Todo alrededor de Welles, de su obra y su vida, es objeto de leyenda, chismes y equívocos, algo que él alimentaba. Antes que el término se pusiera de moda, fue considerado repetidamente como un “disidente”, por su lucha y su cinismo contra el sistema de estudios hollywoodense, por sus opiniones controversiales sobre otros cineastas y quizá porque a pesar de que muchas veces le fue bien en la taquilla, fue progresivamente marginado de Hollywood y terminó en un exilio voluntario en España e Italia. No se debe olvidar tampoco que durante muchos años estuvo involucrado en problemas con sus impuestos.

Con The Other Side of the Wind, según él su filme más personal, decidió burlarse de los productores, los estudios, los críticos y los directores que más detestaba. En la trama, el filme dentro del filme parece una parodia de Zabriskie Point del italiano Michelangelo Antonioni, uno de los directores que más despreciaba por considerarlo el padre del aburrimiento en el cine. Es un filme que Welles jamás hubiera hecho, pero lo deja filtrar en manos de su alter ego Hannaford. Este es a su vez acosado por varios críticos documentalistas y directores de cine en un montaje que se asemeja mucho al de 81/2 de Fellini, un director al cual admiraba con condescendencia. Predomina la presencia de una agresiva critica de cine, llamada en la película Julie Rich y excepcionalmente interpretada por Susan Strasberg, que caricaturiza la figura de Pauline Kael, quien escribiera con acerbo un ensayo sobre El ciudadano titulado “Raising Kane”, primero publicado en The New Yorker en 1971 y luego en forma de libro.

Casi todos los actores del filme han muerto ya hace años, entre ellos el gran director John Huston, que interpreta a Hannaford. Mercedes McCambridge, Edmond O’Brien, Lili Palmer, Norman Foster y Cameron Mitchell, para citar solo algunos. Huston interpreta el personaje de Hannaford, era la idea de Welles, como un machista envejecido, nostálgico de su virilidad y con fuertes tendencias homosexuales hacia el joven motociclista, algo que Welles había escrito muchos años atrás, un guion concebido como una burla a Hemingway, a quien invitaba a salir del clóset, en el cual un envejecido y machista escritor, nostálgico de su virilidad perdida, se obsesiona con un joven torero. La mujer que se pasea desnuda por el filme dentro del filme es Oja Kodar, su compañera de entonces y coproductora del filme.

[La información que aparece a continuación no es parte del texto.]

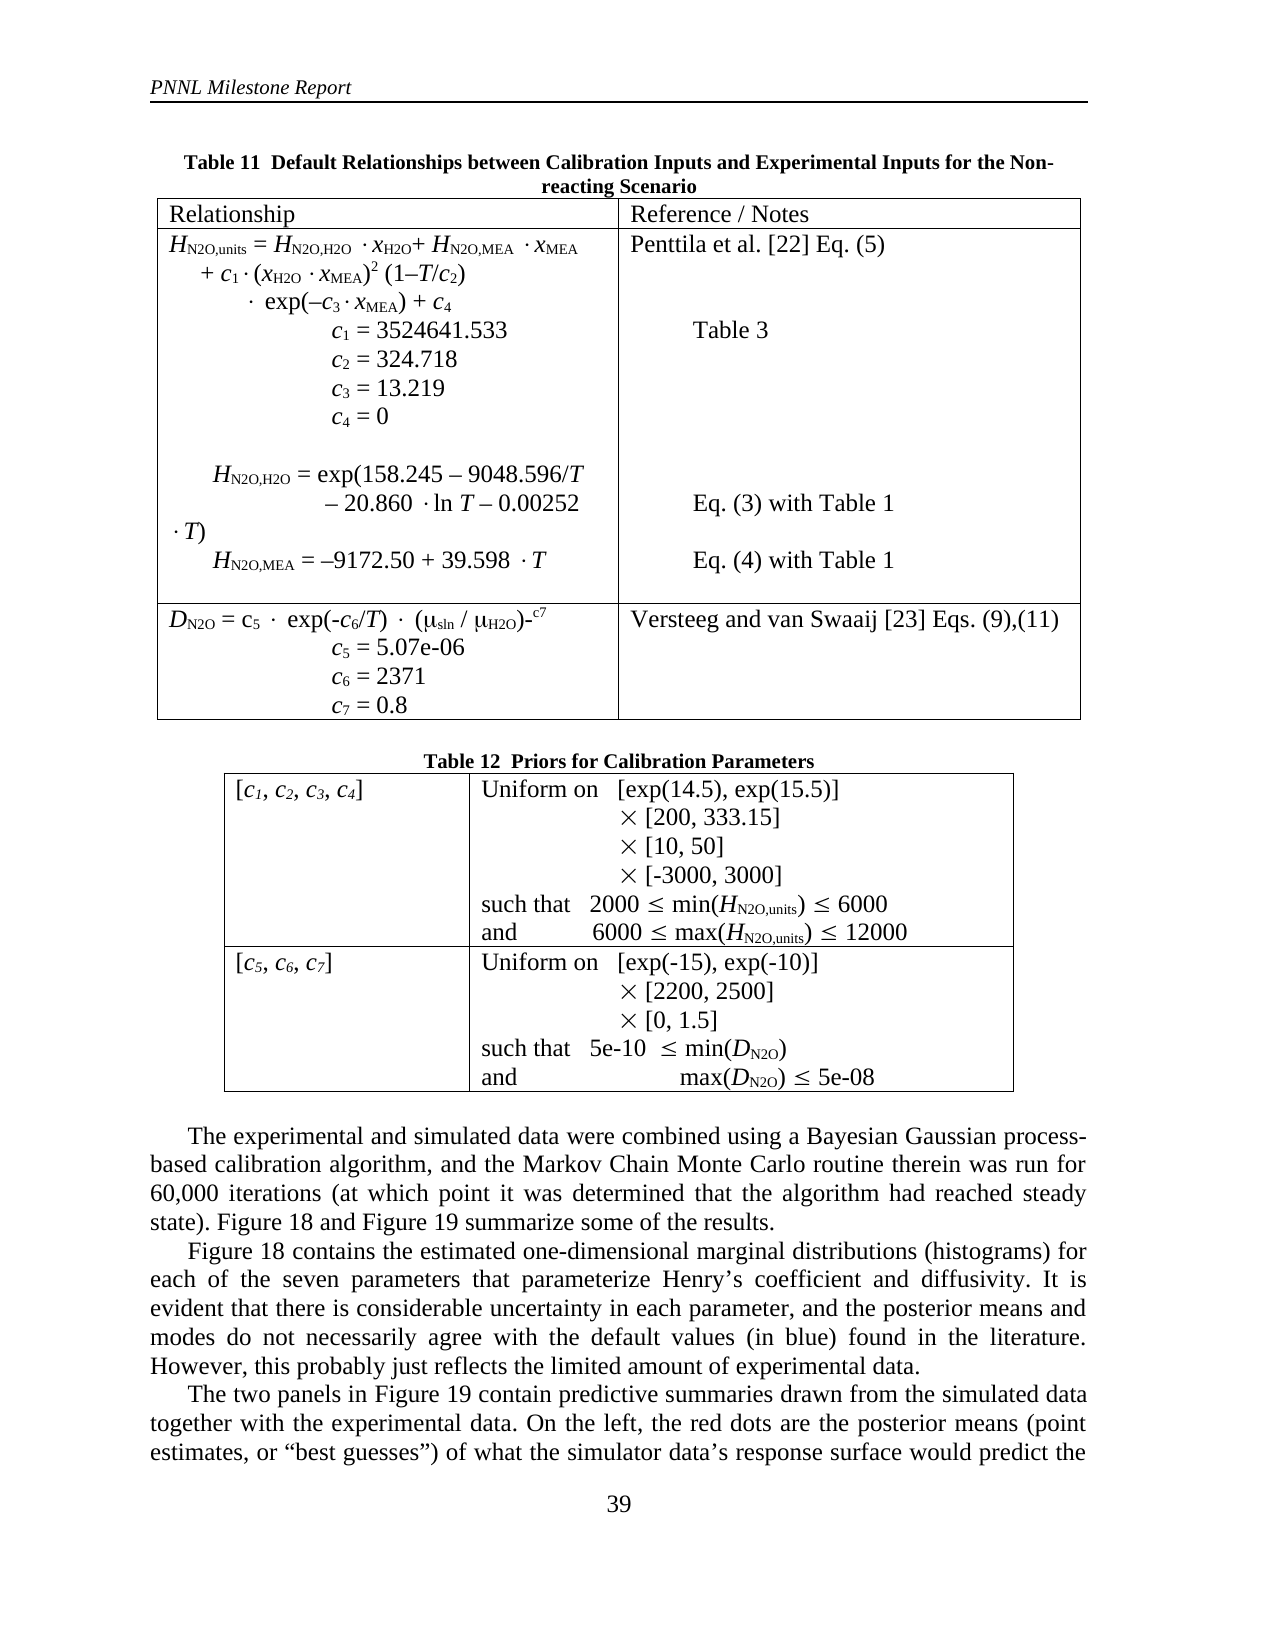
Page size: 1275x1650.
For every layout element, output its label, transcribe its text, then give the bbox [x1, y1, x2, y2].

table_cell [c5, c6, c7] [225, 947, 469, 1091]
table_cell HN2O,units = HN2O,H2O xH2O+ HN2O,MEA xMEA + c1(xH2O xMEA)2 (1–T/c2) exp(–c3xMEA) + c4 c1 = 3524641.533 c2 = 324.718 c3 = 13.219 c4 = 0 HN2O,H2O = exp(158.245 – 9048.596/T – 20.860 ln T – 0.00252 T) HN2O,MEA = –9172.50 + 39.598 T [158, 229, 618, 603]
text Table 12 Priors for Calibration Parameters [150, 748, 1088, 773]
text Table 11 Default Relationships between Calibration Inputs and Experimental Inputs for the Non-reacting Scenario [150, 150, 1088, 198]
table_cell Penttila et al. [22] Eq. (5) Table 3 Eq. (3) with Table 1 Eq. (4) with Table 1 [619, 229, 1080, 603]
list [150, 1379, 1088, 1466]
table_header Reference / Notes [619, 199, 1080, 228]
table_header Relationship [158, 199, 618, 228]
list Figure 18 contains the estimated one-dimensional marginal distributions (histograms) for each of the seven parameters that parameterize Henry’s coefficient and diffusivity. It is evident that there is considerable uncertainty in each parameter, and the posterior means and modes do not necessarily agree with the default values (in blue) found in the literature. However, this probably just reflects the limited amount of experimental data. [150, 1236, 1088, 1379]
table_header [c1, c2, c3, c4] [225, 774, 469, 946]
table_header Uniform on [exp(14.5), exp(15.5)] [200, 333.15] [10, 50] [-3000, 3000] such that 2000 min(HN2O,units) 6000 and 6000 max(HN2O,units) 12000 [470, 774, 1013, 946]
table_cell Uniform on [exp(-15), exp(-10)] [2200, 2500] [0, 1.5] such that 5e-10 min(DN2O) and max(DN2O) 5e-08 [470, 947, 1013, 1091]
table_cell Versteeg and van Swaaij [23] Eqs. (9),(11) [619, 604, 1080, 719]
table_cell DN2O = c5 exp(-c6/T) (sln / H2O)-c7 c5 = 5.07e-06 c6 = 2371 c7 = 0.8 [158, 604, 618, 719]
list The experimental and simulated data were combined using a Bayesian Gaussian process-based calibration algorithm, and the Markov Chain Monte Carlo routine therein was run for 60,000 iterations (at which point it was determined that the algorithm had reached steady state). Figure 18 and Figure 19 summarize some of the results. [150, 1121, 1088, 1236]
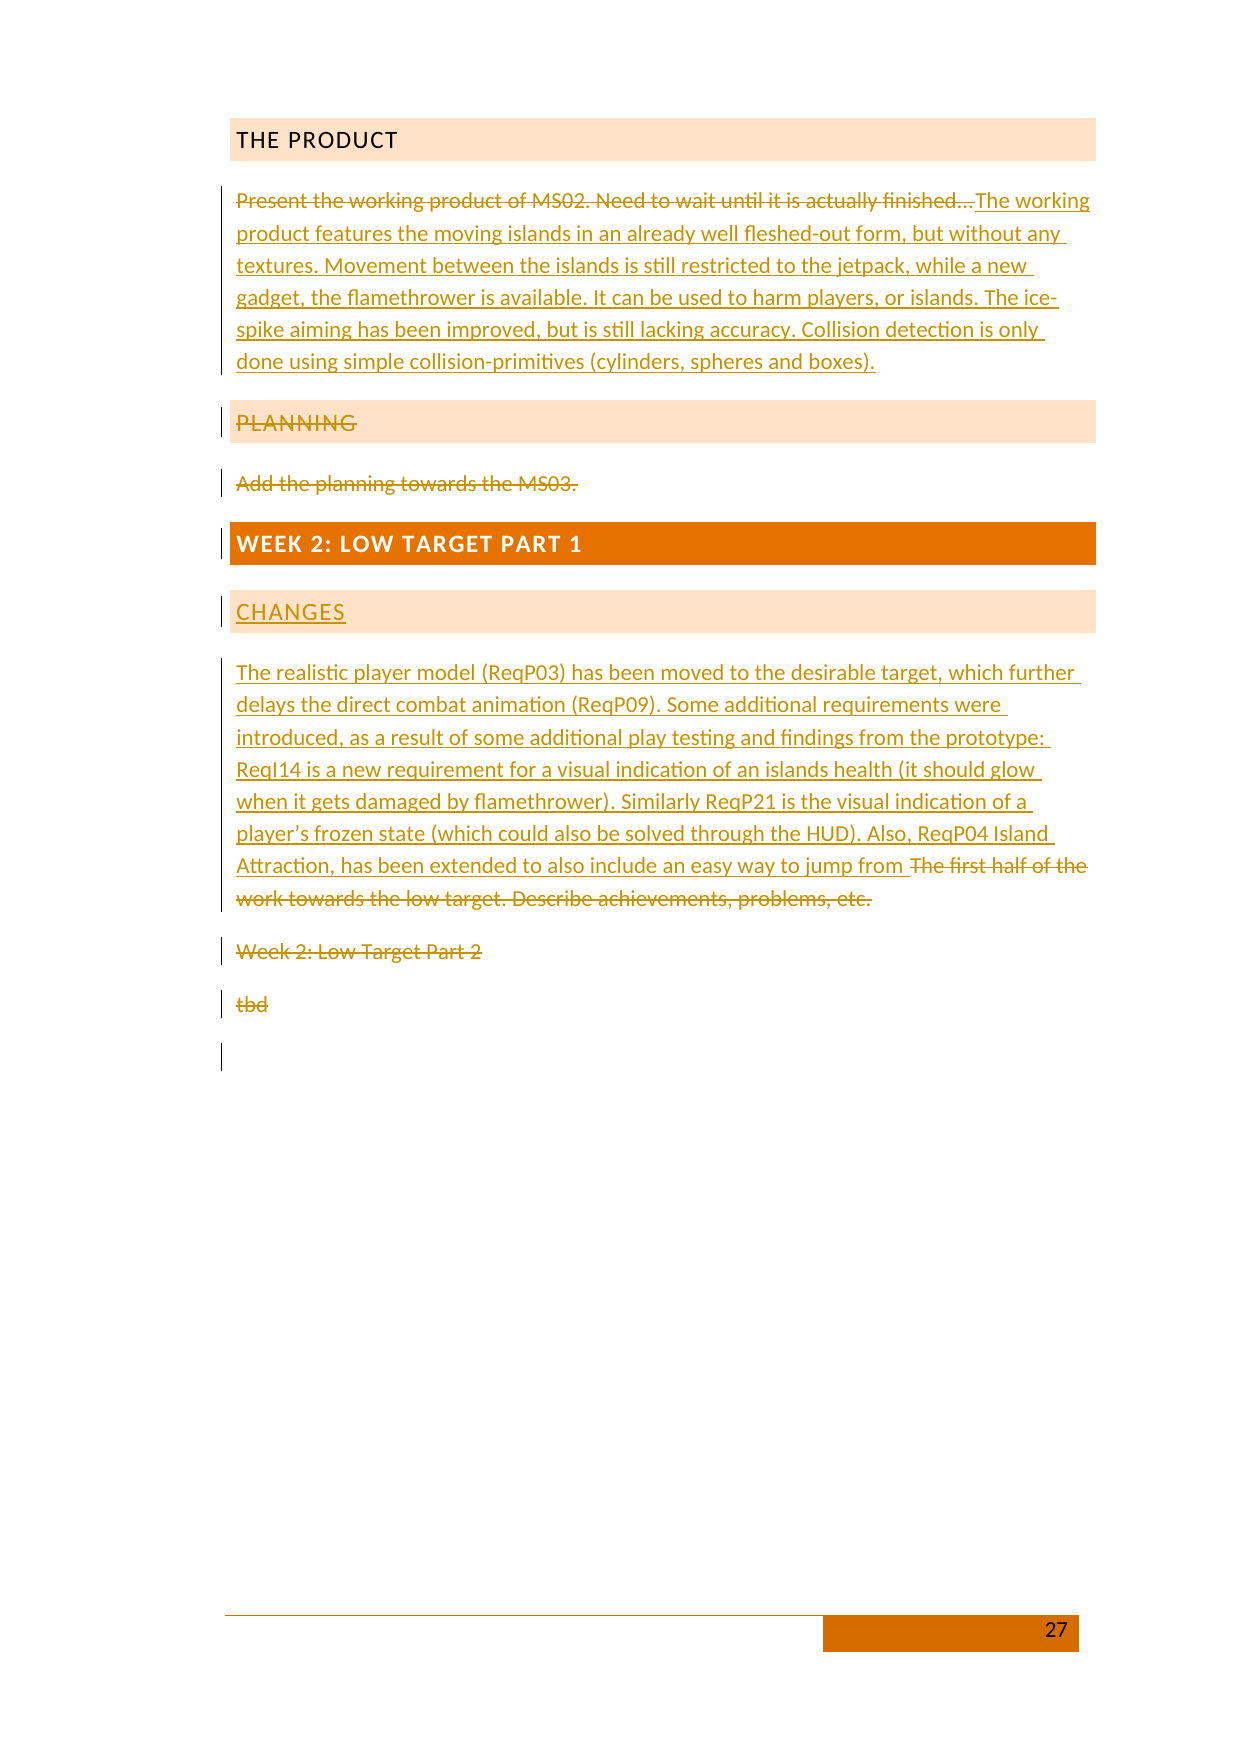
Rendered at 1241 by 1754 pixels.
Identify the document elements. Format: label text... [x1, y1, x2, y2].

subtitle The Product [236, 124, 1090, 155]
subtitle Week 2: Low Target Part 1 [236, 528, 1090, 558]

Entre los directores presentes en la fiesta se encuentran Claude Chabrol, Gary Garver, Henry Jaglom y Peter Bogdanovich. En otro giro ambivalente, no se sabrá nunca si a propósito o no, Bogdanovich, con quien Welles tuvo una relación caótica y bipolar, parece haber sido el encargado de restaurar y editar el material, junto con Gary Garver, un realizador menos conocido pero que había trabajado varias veces con Welles como director de fotografía y como codirector. Los créditos no aclaran quién se encargó de qué. Un indicador de responsabilidades es que Bogdanovich narra la introducción, muy wellesiana, pero añade algo que me molestó, menciona que: “Esto fue antes de los teléfonos celulares…” lo cual le da un toque post-mortem contemporáneo, a un filme hecho en los años setenta. Esto suena a un intento de apropiarse de la paternidad final de la película y me sonó como una violación intelectual. La música, añadida recientemente en la edición final, es un excelente aporte de Michel Legrand.

En fin, Welles el hechicero, con su incompleto guion, su prodigiosa y sincopada edición, su ausencia de la pantalla y sus juegos de espejos, nos suelta su última carcajada a todos, productores, actores, cineastas y espectadores, desde la tumba o, quizás nunca lo sabremos, desde mucho antes.

The Other Side of the Wind (Francia/Irán/Estados Unidos, 1970-2018). Dirección: Orson Welles. Guion: Orson Welles y Oja Kodar (y Dios sabe cuantas otras manos a posteriori). Director de fotografía: Gary Graver. Con: John Huston, Lili Palmer, Susan Strasberg y Cameron Mitchell.

Estrenado por Netflix, en streaming.